It makes sense that everyone's retirement plans should be different and adjusted to personal circumstances. If you have lots of children and have already paid for several college bills, for instance, you might have less home equity than your neighbors. If you have built up large stock holdings, you will be thinking about how to manage market risk.
SEE ALSO: The Retiree Tax Quiz
A constant for every portfolio, though, is taxes.
If you set aside a portion of your earnings in a 401(k) or IRA, that doesn't mean taxes were forgiven -- they were only deferred. You will still owe money to the IRS at some point in the future on any investment earnings on these savings accounts or on any deferred annuities that you might hold that were not taxed currently. Lastly, if you've got appreciated securities in your personal savings, you'll owe taxes when you sell them.
I call it the "tax bomb."
But the reality also includes this: By anticipating the different requirements of each stage of our working and retirement years -- and by following IRS rules -- we can maximize the after-tax income from these savings.
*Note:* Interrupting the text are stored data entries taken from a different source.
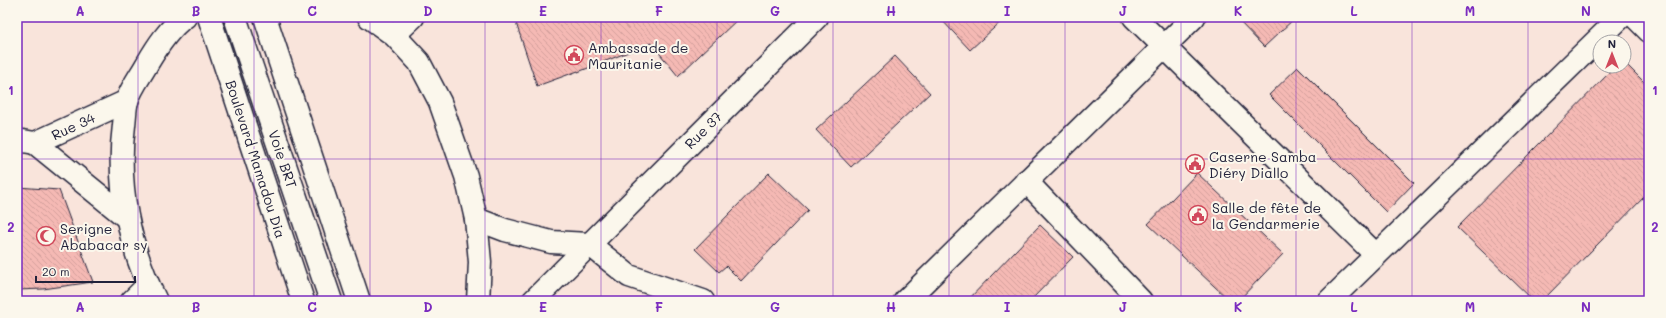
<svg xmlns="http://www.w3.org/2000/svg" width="1666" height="318" viewBox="0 0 1666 318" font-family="Mali,sans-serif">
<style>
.building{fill:url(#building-back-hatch);stroke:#22223b}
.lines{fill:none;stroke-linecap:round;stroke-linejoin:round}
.minor-casing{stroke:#22223b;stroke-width:25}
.minor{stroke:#fbf7ec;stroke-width:22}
.grid{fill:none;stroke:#7b2cbf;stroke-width:1;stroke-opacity:0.55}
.labels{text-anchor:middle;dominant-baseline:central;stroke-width:4;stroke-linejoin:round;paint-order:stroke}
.poi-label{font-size:14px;fill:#22223b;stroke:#fbf7ec;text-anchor:start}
.street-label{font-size:14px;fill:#22223b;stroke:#fbf7ec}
.neatline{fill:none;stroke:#7b2cbf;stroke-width:1.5}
.grid-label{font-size:13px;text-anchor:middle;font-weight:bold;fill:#7b2cbf}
</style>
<defs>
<pattern id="building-back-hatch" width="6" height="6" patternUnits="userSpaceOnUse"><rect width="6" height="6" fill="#f5b9b4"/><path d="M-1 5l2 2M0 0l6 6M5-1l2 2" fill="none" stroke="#d29f9c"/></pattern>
</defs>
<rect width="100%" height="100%" fill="#f9e4db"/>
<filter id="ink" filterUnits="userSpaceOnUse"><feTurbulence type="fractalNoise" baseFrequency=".025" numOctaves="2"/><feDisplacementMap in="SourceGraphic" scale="8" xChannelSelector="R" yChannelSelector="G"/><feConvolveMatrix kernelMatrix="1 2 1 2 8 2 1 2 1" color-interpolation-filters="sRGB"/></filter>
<g filter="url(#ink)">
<g class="building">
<polygon points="514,17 740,17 678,76 651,43 578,72 578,71 537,86"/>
<polygon points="939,17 1006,17 970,50"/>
<polygon points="1235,17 1296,17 1264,47"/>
<polygon points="895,56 930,93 851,167 816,130"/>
<polygon points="1624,62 1649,87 1649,192 1542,301 1534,301 1457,227 1616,66 1624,66"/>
<polygon points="1298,67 1414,183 1386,212 1269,95"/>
<polygon points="769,173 808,210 741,281 726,266 719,272 695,249"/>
<polygon points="1197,173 1283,254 1238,301 1230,301 1148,224"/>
<polygon points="17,187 59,190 93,282 43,289 17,290"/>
<polygon points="1040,225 1073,257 1030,301 967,301"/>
</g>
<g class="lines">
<defs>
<g id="minor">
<polyline points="209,17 303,301"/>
<polyline points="235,17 331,301"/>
<polyline points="265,17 359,301"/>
<polyline points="369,17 394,35 419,62 440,102 466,176 476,219 480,262 478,301"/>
<polyline points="1134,17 1376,255"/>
<polyline points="1635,17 1649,31"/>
<polyline points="394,35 413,17"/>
<polyline points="17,140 35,143 127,101"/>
<polyline points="35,143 126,217"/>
<polyline points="1026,181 1141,301"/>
<polyline points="476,219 505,230 551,242 589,244"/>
<polyline points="589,244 629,276 703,301"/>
<polyline points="132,301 148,285"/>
<path d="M 156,301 C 129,247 116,185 124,125 C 125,117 125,108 127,101 C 131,88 141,75 147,64 C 157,47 169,28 185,17"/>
<polyline points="533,301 817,17"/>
<polyline points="905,301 1194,17"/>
<polyline points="1329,301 1621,17"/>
</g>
</defs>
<use href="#minor" class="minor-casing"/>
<use href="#minor" class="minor"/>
</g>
</g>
<path class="grid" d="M 138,17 L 138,301M 254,17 L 254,301M 370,17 L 370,301M 485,17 L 485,301M 601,17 L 601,301M 717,17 L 717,301M 833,17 L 833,301M 949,17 L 949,301M 1065,17 L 1065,301M 1181,17 L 1181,301M 1296,17 L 1296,301M 1412,17 L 1412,301M 1528,17 L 1528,301M 17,159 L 1649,159"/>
<defs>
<symbol id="civic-ring" viewBox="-11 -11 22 22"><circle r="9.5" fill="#fbf7ec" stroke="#d1495b" stroke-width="1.5"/><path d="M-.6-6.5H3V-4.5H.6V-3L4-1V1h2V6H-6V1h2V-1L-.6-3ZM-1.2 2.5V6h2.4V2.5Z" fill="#d1495b"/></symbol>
<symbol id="mosque-ring" viewBox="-11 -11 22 22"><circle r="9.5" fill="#fbf7ec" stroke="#d1495b" stroke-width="1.5"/><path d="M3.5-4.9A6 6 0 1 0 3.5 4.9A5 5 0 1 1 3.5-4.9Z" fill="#d1495b"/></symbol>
</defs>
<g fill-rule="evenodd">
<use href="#civic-ring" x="563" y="44" width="22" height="22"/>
<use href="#civic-ring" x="1184" y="153" width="22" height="22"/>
<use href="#civic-ring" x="1187" y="204" width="22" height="22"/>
<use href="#mosque-ring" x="35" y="225" width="22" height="22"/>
</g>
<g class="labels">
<g class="poi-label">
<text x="588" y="47">Ambassade de<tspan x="588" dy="16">Mauritanie</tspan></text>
<text x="1209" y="156">Caserne Samba<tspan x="1209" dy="16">Diéry Diallo</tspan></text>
<text x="1212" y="207">Salle de fête de<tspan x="1212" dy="16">la Gendarmerie</tspan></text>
<text x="60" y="228">Serigne<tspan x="60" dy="16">Ababacar sy</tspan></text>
</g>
<g class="street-label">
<text transform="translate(73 126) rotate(-25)">Rue 34</text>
<text transform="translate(703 130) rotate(-45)">Rue 37</text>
<text transform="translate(256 159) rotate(72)">Boulevard Mamadou Dia</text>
<text transform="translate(283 159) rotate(71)">Voie BRT</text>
</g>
</g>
<rect width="1666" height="318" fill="none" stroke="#fbf7ec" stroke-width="44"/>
<g transform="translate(1612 54)"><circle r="19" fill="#fbf7ec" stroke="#a4a2a5"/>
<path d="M0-3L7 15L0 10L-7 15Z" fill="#d1495b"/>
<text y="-6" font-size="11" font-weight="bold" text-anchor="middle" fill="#22223b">N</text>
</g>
<path d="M36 276v6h99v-6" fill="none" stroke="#22223b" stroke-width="2"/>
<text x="42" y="276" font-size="12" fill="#22223b" stroke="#fbf7ec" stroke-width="3" paint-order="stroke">20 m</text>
<rect x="22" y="22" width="1622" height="274" class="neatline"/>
<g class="grid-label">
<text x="80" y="16">A</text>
<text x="196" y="16">B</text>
<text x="312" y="16">C</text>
<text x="428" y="16">D</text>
<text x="543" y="16">E</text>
<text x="659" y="16">F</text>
<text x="775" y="16">G</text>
<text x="891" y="16">H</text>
<text x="1007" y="16">I</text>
<text x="1123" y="16">J</text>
<text x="1238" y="16">K</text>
<text x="1354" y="16">L</text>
<text x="1470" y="16">M</text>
<text x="1586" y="16">N</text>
<text x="11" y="95">1</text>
<text x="1655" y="95">1</text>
<text x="11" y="232">2</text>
<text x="1655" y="232">2</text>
<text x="80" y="312">A</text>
<text x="196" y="312">B</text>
<text x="312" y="312">C</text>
<text x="428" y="312">D</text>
<text x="543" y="312">E</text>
<text x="659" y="312">F</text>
<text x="775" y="312">G</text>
<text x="891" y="312">H</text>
<text x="1007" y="312">I</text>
<text x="1123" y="312">J</text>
<text x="1238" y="312">K</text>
<text x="1354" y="312">L</text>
<text x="1470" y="312">M</text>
<text x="1586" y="312">N</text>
</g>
</svg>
The tax bomb can be defused.
Understanding the impact of taxes
A friend of a friend contacted me recently with a unique situation. He had put money into his 401(k) diligently and for dozens of years. As he nears retirement, he has very little home equity, almost nothing in personal savings and more than $2 million accumulated in his 401(k) plans from two different employers.
Rather than being happy, he is justifiably worried about losing 30% of that money to taxes. Regulations will force him to begin taking required minimum distributions from his account when he reaches the age of 70½. As his circumstances stand now, he will be taxed at the highest rate. His $2 million, in other words, is worth $1.4 million to him.
His situation in an extreme example of the tax bomb.
How to maximize your after-tax income
Just as everyone's retirement circumstances differ, the question of how to optimize your after-tax income in retirement does not have a one-size-fits-all answer. (By the way, most retirement calculators don't even address taxes.) And, of course, taxpayers have the right to minimize the effect of taxes on their income while still obeying the tax laws.
Your personal solution will involve devising the most efficient way to convert each of your major sources of savings to income. Here are some tips that apply to everyone who has accumulated significant wealth in retirement savings accounts.
- 401(k) and rollover IRA. Consider using 25% of the account -- up to $125,000 -- to purchase a qualified longevity annuity contract, or QLAC. This is a form of deferred income annuity that starts paying you at an age you set, usually 80 or 85, in anticipation of late-in-retirement expenses. It also defers taxes until you start receiving QLAC payments. Once a QLAC is in place, consider a strategy that generates the highest income until the QLAC kicks in.
- Fixed and variable deferred annuities. When you withdraw money from deferred annuities, the income could be fully taxed for a period of years. However, if you move the accumulated value of these deferred annuities into an income annuity that pays regular, guaranteed income, the IRS will exclude a portion of the payment from tax. (You should shop around when you decide to "annuitize" your savings so that you get the annuity with the features you like at the best rates. It doesn't have to be the original company that you bought the deferred annuity from.)
Additional ideas for other types of savings
Personal savings. Stock dividends are assessed at lower tax rates than regular income. In addition, your heirs - surviving spouse and children -- will get the best tax benefit from this account because, upon your death, they receive a "step-up in basis" and pay no taxes on prior gains. So, if you can afford it, spend the dividends, but let the capital gains accumulate.
Equity in your home. For some people, this represents your largest source of savings and probably receives the most favorable tax treatment. You can tap that equity and receive tax-free cash with a reverse mortgage or home equity line of credit (with tax-deductible interest). Of course, you should have a long-term plan for paying interest and principal when required. That interest may or may not be deductible. Check with your tax adviser.
Addressing your tax liability requires thoughtful planning and careful decision-making, but when you take the time to understand your options, you can defuse a "tax bomb" with a reasonable tax-management approach that allows you to generate the highest amount of spendable, after-tax income. Of course, stay current on tax matters, because they're subject to change in our present environment.